Je veux parler du 23 octobre dernier, de l’événement qui nous est arrivé en mer en France, une explosion de bateau pneumatique. Nous sommes partis d’une région appelée Calais pour aller en Grande-Bretagne. Nous étions 60 à 70 personnes sur un bateau. Ensuite, nous avons parcouru 3 km en mer profonde avant que la proue du bateau explose. Après l’explosion, nous sommes tous tombés à l’eau. Ensuite, nous avons commencé à nager, essayant tous d’attraper les extrémités du bateau pour l’encercler. Il y avait un bidon d’essence sur le plancher du bateau, alors nous l’avons pris.
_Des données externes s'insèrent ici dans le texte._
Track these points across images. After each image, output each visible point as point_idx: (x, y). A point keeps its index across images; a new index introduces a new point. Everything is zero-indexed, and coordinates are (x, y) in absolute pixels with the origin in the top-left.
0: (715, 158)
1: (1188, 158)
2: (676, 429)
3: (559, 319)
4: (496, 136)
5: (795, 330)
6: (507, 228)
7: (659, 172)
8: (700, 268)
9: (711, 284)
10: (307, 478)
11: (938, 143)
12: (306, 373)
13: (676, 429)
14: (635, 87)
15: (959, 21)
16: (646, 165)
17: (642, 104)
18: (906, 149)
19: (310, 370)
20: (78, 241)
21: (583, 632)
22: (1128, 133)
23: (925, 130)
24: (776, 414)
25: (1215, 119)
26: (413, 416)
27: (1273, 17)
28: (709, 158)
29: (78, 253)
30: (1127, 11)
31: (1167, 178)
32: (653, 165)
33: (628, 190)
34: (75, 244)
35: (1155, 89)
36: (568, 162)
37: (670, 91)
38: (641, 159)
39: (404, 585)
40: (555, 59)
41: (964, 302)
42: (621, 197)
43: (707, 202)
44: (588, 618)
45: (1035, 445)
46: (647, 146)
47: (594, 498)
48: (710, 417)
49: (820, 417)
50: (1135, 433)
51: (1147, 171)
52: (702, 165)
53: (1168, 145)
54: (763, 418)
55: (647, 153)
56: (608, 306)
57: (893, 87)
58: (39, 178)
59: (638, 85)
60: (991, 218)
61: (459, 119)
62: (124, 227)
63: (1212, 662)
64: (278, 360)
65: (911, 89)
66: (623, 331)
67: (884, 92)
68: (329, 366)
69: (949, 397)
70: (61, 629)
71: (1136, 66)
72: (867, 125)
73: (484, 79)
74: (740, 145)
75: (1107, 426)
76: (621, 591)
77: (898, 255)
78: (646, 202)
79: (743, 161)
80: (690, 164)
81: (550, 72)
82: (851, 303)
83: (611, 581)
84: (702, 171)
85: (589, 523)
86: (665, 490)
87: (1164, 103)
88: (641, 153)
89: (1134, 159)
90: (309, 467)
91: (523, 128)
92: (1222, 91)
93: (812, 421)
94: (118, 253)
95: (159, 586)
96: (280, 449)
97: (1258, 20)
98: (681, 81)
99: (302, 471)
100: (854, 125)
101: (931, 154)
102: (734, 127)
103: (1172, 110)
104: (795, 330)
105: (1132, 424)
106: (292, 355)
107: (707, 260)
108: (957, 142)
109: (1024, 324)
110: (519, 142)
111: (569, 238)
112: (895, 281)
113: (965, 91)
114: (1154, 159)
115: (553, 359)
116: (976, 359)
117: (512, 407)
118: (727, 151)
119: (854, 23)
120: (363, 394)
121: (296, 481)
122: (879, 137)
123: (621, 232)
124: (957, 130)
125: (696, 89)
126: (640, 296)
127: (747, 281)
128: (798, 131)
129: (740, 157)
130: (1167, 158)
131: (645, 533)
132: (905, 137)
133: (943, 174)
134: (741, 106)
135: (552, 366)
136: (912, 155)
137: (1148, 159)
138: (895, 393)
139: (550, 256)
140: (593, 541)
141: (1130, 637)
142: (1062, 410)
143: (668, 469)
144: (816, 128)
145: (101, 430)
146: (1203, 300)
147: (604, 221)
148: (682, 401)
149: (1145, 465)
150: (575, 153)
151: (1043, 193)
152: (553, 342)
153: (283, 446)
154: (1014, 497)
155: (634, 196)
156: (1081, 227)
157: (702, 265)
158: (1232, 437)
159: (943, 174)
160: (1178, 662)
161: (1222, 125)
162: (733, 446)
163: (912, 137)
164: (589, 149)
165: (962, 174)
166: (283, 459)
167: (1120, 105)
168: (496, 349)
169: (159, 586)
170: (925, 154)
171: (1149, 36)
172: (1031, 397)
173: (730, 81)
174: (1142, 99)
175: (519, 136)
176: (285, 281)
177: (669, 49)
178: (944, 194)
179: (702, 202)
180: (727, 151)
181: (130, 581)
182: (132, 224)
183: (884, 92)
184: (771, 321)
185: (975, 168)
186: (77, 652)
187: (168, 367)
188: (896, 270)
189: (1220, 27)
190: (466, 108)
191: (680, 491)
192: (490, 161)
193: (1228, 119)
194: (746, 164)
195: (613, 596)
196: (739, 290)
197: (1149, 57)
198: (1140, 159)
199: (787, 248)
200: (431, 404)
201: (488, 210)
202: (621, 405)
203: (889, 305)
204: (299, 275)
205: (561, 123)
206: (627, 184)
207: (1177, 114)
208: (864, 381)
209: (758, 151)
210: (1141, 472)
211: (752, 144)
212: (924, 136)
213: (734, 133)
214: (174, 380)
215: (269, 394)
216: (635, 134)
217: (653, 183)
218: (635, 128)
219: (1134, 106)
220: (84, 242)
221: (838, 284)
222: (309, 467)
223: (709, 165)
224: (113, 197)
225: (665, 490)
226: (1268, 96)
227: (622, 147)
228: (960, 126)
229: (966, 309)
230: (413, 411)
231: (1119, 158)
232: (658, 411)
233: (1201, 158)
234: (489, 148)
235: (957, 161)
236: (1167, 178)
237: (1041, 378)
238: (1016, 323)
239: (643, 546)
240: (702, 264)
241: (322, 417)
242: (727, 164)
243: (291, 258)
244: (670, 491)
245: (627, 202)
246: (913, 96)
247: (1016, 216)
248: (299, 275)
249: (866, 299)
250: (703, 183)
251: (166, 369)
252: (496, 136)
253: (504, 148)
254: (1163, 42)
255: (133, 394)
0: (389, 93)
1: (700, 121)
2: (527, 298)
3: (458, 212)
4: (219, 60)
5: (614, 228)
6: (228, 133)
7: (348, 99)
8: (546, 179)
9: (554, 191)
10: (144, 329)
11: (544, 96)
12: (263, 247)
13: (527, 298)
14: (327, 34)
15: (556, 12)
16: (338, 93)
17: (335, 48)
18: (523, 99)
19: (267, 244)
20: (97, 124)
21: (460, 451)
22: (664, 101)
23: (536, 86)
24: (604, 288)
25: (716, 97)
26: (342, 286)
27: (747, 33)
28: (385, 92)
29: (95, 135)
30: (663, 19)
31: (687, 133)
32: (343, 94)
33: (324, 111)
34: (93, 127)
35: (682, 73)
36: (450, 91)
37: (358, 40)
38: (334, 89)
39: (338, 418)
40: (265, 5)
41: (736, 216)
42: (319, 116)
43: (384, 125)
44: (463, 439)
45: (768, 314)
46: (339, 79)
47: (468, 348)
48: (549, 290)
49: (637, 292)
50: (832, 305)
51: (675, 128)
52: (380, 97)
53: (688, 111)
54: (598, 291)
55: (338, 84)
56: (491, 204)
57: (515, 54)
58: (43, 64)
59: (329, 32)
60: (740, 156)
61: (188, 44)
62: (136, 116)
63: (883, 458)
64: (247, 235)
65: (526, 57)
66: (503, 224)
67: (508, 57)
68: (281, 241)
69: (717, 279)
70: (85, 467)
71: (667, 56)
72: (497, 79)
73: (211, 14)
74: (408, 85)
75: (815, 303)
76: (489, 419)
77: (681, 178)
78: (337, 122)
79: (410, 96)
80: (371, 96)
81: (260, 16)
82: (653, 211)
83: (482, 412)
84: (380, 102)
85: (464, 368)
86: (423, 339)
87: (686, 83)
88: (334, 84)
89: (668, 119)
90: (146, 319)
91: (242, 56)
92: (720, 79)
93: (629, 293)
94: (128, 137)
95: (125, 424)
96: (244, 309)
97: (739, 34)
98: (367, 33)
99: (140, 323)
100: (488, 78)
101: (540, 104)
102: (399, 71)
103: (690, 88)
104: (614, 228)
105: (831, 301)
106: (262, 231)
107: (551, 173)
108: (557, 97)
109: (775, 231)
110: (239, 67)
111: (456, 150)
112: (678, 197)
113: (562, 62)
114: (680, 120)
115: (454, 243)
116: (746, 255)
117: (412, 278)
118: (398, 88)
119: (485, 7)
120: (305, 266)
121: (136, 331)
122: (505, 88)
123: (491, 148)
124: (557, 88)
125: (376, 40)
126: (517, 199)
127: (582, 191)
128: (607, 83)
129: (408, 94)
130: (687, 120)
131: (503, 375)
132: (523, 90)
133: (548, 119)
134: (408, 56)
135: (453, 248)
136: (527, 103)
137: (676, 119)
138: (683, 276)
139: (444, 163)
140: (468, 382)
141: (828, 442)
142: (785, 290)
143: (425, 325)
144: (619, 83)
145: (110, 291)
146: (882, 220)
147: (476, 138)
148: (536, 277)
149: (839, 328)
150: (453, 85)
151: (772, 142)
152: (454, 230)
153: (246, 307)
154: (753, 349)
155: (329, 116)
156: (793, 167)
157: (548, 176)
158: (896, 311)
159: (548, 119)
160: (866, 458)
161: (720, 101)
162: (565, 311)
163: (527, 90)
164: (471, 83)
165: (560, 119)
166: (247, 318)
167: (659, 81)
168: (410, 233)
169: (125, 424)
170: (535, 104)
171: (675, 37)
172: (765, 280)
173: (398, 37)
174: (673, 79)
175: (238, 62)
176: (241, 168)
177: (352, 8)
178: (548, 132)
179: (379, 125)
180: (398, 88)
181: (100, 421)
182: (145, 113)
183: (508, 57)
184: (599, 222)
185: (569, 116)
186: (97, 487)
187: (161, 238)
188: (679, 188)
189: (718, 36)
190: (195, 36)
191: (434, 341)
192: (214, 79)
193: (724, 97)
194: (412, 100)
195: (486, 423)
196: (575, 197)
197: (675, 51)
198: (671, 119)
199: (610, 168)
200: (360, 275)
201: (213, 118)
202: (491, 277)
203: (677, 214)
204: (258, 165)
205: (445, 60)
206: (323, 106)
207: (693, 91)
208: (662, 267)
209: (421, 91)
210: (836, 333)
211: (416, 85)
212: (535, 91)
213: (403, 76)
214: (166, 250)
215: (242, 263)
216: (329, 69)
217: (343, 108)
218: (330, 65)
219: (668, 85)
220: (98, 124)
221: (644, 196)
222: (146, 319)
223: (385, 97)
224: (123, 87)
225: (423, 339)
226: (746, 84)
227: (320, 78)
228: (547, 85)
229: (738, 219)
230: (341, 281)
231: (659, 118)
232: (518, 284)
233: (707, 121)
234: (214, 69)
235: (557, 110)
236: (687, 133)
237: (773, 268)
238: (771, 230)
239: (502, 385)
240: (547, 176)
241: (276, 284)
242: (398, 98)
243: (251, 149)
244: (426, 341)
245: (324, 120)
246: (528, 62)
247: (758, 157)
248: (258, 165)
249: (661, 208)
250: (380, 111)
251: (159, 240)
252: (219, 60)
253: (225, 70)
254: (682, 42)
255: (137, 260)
Après environ une heure, deux navires sont passés à côté de nous. Nous leur avons crié dessus et les avons appelés. Leurs lumières étaient dirigées vers nous, mais aucun navire n’est venu nous aider. Ils ont appelé les garde-côtes, qui ont mis environ 1 à 2 heures pour arriver. Nous étions dans la mer, criant fort entre 3h00 et 4h30 du matin. Personne ne nous a entendus, personne n’est venu nous aider.

Pendant ce temps, 3 personnes sont mortes et 14 ont disparu, y compris mon père. Les garde-côtes ont essayé de les chercher mais n’ont rien trouvé. Depuis, j’ai cherché dans les hôpitaux sans rien trouver. Je cherche depuis 11 jours sans résultats.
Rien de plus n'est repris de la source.